(Dataset records)

*** Begin section ***

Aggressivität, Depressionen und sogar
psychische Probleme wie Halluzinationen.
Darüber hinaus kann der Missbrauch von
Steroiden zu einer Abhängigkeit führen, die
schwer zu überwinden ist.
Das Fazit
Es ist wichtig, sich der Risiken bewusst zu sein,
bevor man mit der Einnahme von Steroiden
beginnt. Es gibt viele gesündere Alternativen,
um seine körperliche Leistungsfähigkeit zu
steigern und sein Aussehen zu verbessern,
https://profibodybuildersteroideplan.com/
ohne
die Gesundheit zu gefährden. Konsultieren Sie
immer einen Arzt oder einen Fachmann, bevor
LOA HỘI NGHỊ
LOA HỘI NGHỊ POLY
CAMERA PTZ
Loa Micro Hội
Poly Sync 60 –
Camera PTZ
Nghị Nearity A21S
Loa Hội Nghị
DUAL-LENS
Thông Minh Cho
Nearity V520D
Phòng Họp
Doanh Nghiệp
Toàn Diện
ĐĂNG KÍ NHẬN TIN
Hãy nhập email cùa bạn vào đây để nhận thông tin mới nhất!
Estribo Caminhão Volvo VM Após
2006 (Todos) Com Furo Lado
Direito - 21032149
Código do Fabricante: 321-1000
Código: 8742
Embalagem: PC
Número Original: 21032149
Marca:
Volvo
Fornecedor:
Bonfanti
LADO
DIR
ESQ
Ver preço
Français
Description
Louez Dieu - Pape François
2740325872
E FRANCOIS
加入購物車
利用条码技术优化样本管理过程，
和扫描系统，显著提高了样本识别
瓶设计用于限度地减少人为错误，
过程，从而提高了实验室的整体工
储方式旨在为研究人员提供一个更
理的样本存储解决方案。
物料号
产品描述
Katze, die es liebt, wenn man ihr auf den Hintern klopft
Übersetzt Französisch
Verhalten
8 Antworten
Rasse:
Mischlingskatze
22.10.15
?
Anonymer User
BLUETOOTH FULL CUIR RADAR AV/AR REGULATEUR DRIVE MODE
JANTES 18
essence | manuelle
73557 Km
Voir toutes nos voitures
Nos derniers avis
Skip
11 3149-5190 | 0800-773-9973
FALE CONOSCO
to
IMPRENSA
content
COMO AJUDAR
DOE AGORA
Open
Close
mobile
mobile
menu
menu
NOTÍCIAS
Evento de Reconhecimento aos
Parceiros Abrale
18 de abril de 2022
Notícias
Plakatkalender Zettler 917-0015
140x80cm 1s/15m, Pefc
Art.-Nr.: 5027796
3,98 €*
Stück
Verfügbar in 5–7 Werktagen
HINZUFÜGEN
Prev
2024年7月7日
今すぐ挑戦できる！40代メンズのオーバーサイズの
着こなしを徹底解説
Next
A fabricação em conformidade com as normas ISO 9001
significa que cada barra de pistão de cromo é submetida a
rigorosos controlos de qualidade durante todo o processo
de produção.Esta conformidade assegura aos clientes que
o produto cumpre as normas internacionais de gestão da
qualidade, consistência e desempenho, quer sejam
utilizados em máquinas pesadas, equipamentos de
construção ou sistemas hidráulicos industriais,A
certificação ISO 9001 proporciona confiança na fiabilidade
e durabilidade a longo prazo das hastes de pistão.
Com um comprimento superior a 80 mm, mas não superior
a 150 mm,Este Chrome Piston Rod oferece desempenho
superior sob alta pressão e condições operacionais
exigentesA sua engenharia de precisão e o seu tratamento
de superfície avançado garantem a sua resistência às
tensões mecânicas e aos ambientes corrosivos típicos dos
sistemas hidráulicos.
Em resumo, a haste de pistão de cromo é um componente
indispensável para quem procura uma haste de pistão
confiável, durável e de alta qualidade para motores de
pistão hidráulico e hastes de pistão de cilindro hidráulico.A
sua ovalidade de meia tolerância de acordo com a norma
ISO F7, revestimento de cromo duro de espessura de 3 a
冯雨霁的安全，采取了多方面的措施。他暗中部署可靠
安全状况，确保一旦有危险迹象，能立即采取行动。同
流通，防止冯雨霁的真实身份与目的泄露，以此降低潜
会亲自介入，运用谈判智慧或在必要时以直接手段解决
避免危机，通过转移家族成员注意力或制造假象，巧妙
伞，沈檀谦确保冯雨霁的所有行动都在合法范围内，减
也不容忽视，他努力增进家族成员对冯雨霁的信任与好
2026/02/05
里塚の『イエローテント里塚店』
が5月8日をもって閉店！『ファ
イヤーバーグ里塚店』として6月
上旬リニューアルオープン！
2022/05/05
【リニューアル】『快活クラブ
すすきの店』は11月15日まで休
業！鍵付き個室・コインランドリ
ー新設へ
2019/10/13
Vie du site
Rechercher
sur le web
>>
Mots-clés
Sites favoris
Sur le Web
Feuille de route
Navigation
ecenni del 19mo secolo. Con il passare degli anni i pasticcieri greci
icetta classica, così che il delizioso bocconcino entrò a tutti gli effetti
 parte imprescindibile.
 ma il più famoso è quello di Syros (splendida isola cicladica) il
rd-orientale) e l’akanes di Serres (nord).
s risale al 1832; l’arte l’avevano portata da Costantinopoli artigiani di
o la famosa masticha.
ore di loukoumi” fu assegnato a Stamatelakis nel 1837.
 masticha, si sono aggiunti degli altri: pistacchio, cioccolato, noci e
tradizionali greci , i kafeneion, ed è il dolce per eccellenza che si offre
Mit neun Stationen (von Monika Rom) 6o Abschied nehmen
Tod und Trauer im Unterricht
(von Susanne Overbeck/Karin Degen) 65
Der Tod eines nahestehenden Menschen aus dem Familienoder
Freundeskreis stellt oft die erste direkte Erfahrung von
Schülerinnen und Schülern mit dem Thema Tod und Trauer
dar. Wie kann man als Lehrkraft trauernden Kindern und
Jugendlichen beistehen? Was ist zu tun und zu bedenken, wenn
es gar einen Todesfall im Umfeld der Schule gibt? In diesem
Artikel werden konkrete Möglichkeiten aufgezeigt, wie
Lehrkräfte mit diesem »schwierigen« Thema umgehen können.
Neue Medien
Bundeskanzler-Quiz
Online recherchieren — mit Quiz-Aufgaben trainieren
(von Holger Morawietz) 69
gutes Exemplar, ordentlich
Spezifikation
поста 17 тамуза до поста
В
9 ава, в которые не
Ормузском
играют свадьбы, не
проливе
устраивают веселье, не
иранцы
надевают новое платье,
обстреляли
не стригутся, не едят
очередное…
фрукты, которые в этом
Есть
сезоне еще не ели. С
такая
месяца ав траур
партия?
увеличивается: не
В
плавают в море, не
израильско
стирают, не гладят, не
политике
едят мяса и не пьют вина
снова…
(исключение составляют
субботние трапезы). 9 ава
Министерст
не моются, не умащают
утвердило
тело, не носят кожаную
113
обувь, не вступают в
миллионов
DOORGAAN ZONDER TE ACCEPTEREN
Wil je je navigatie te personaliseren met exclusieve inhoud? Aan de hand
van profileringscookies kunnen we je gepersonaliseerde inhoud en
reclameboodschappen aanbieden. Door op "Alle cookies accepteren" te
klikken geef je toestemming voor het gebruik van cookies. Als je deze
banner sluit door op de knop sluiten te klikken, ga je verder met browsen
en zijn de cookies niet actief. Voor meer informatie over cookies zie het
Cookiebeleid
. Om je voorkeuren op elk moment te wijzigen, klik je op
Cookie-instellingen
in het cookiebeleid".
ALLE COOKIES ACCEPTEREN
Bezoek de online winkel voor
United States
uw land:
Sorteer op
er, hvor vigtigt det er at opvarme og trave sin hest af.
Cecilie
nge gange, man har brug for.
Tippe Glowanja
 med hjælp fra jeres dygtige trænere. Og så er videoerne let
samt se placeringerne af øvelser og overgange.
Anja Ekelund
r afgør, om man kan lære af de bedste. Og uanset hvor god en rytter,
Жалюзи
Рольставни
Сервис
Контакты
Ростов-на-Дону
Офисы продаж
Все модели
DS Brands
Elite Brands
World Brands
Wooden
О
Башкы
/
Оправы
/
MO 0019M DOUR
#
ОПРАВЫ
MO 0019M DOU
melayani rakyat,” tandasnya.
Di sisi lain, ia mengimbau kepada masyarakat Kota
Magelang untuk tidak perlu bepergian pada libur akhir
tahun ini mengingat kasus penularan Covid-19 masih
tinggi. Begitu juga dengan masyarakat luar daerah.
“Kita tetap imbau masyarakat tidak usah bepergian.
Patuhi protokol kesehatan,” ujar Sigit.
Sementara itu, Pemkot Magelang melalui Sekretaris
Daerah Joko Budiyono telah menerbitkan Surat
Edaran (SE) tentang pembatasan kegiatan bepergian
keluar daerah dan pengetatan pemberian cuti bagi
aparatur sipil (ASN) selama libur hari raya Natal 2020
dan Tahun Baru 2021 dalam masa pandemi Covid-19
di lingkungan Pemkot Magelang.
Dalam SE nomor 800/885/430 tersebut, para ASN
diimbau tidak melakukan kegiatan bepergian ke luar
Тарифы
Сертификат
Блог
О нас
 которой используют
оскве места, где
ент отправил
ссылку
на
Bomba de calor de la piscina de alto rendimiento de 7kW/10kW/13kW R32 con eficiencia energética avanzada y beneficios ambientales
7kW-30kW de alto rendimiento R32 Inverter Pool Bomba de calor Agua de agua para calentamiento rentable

*** End section ***

Each line of the entries where the string "Código" occurs should be shown.

● **Exercise result**:
Código do Fabricante: 321-1000
Código: 8742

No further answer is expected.